PROVIDED DATA:
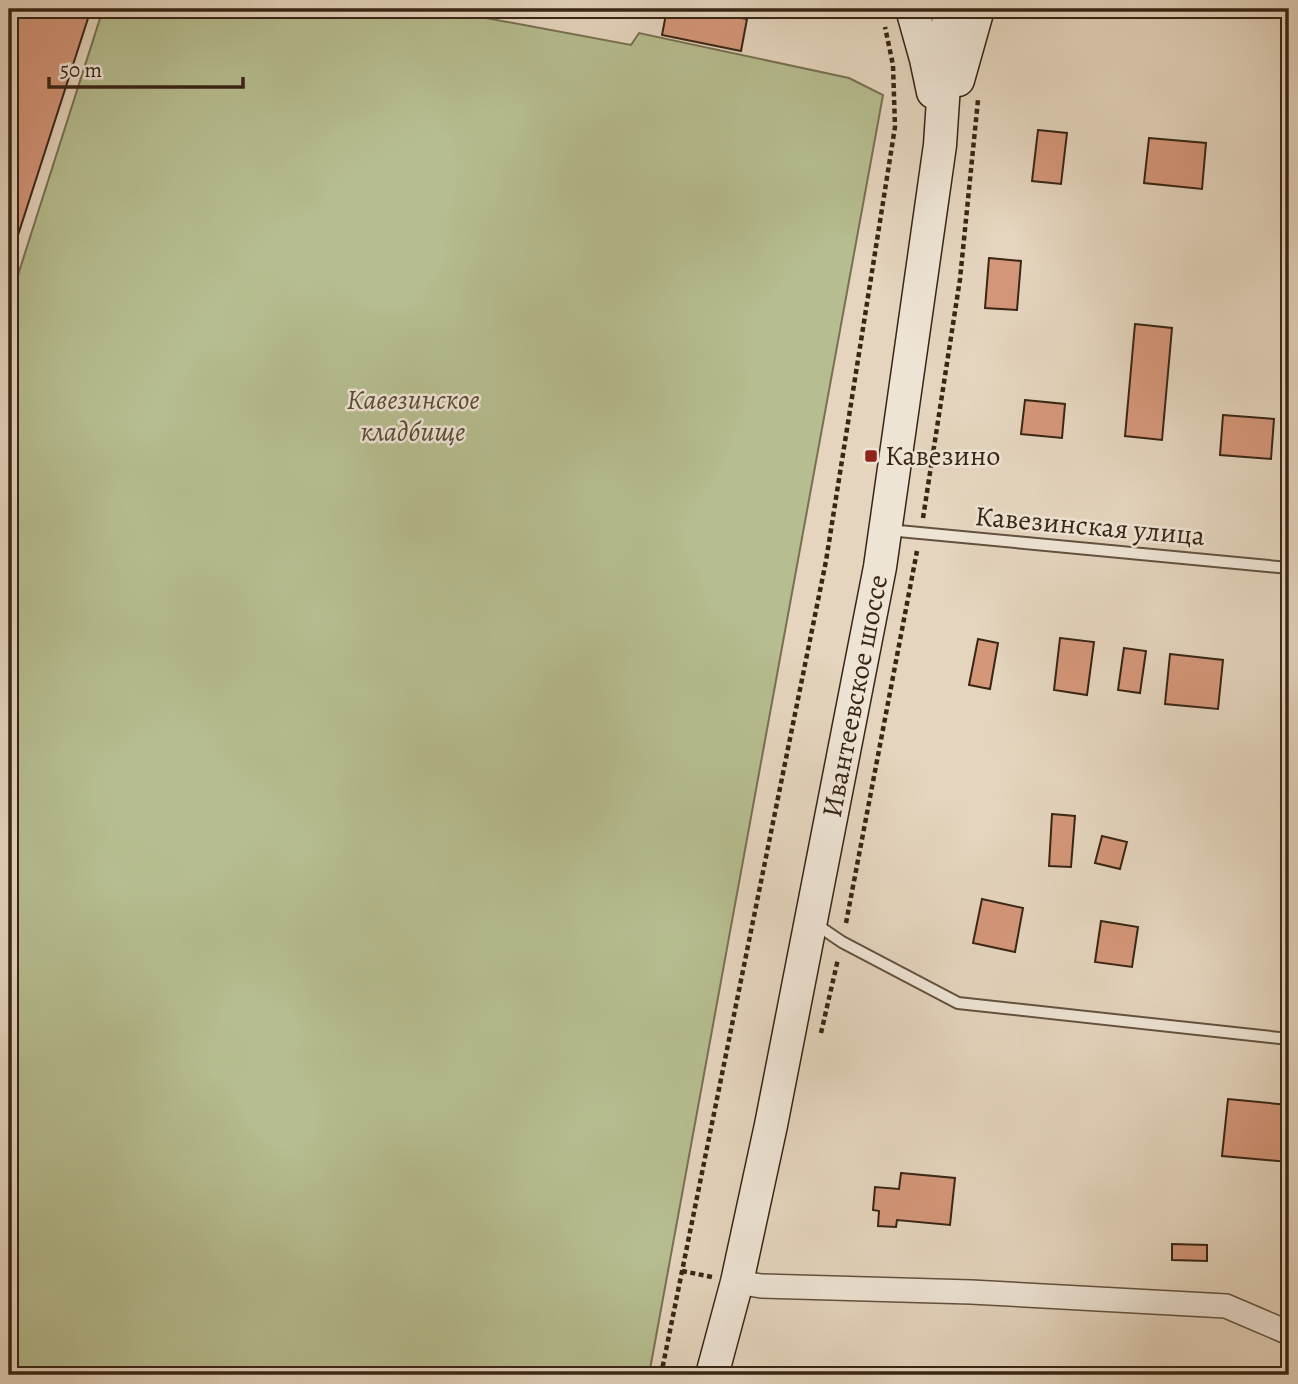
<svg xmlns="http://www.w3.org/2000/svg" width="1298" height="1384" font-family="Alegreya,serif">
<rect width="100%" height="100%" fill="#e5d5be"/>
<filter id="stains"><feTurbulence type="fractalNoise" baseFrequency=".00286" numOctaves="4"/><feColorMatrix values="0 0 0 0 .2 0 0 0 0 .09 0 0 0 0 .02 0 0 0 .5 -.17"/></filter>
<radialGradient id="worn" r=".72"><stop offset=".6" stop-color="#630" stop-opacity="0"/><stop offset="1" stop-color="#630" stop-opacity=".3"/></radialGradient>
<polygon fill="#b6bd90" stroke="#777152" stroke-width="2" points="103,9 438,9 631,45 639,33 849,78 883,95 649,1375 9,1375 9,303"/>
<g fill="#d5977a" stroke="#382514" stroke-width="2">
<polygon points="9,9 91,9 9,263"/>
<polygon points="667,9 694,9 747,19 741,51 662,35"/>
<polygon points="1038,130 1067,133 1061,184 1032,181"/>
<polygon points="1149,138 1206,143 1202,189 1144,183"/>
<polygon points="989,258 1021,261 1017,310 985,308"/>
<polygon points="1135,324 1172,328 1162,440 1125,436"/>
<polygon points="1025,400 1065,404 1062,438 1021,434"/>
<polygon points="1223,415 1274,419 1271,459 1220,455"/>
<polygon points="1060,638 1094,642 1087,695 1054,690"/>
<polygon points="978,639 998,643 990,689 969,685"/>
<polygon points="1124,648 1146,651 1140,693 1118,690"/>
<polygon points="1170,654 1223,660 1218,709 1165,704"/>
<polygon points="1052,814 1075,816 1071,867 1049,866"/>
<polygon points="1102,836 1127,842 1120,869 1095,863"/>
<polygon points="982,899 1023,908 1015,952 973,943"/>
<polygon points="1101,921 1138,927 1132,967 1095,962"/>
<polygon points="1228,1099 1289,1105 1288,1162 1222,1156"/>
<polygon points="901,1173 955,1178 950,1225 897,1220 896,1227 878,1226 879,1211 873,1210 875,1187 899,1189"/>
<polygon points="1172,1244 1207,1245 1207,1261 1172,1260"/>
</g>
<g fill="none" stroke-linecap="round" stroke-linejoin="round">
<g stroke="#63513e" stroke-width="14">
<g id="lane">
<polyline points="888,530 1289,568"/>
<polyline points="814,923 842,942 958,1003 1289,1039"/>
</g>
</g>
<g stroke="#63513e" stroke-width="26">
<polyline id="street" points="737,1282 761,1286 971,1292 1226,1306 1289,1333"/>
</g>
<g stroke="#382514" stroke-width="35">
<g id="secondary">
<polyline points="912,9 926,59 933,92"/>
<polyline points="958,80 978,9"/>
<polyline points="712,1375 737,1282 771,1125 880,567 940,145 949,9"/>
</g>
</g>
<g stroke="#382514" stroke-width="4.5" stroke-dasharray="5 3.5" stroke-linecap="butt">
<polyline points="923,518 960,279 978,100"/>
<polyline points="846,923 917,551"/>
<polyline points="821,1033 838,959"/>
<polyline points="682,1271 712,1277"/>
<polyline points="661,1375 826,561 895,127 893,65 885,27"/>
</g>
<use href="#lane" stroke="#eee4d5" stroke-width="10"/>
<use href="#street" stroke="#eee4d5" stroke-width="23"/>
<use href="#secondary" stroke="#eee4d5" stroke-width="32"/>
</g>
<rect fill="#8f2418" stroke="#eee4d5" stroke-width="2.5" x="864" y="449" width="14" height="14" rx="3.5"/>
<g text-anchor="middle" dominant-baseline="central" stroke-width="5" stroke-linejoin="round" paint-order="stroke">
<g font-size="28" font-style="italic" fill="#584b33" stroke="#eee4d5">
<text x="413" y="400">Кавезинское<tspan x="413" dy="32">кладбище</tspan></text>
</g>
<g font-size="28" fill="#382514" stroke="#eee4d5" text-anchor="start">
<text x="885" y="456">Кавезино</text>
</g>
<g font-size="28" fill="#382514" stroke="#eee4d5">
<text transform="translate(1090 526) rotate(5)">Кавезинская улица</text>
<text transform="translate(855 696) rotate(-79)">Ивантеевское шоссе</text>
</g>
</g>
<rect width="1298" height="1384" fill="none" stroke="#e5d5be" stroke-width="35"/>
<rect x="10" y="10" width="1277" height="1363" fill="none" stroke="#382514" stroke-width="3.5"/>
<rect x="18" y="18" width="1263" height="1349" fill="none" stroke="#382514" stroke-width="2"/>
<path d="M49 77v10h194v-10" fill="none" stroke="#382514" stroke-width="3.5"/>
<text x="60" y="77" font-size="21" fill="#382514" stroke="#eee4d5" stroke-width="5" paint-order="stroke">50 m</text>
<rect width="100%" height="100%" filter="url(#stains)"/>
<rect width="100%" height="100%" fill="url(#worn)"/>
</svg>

EXERCISE DESCRIPTION: Check each line above for the string "worn" and return those that contain it.

RESPONSE TO THE TASK:
<radialGradient id="worn" r=".72"><stop offset=".6" stop-color="#630" stop-opacity="0"/><stop offset="1" stop-color="#630" stop-opacity=".3"/></radialGradient>
<rect width="100%" height="100%" fill="url(#worn)"/>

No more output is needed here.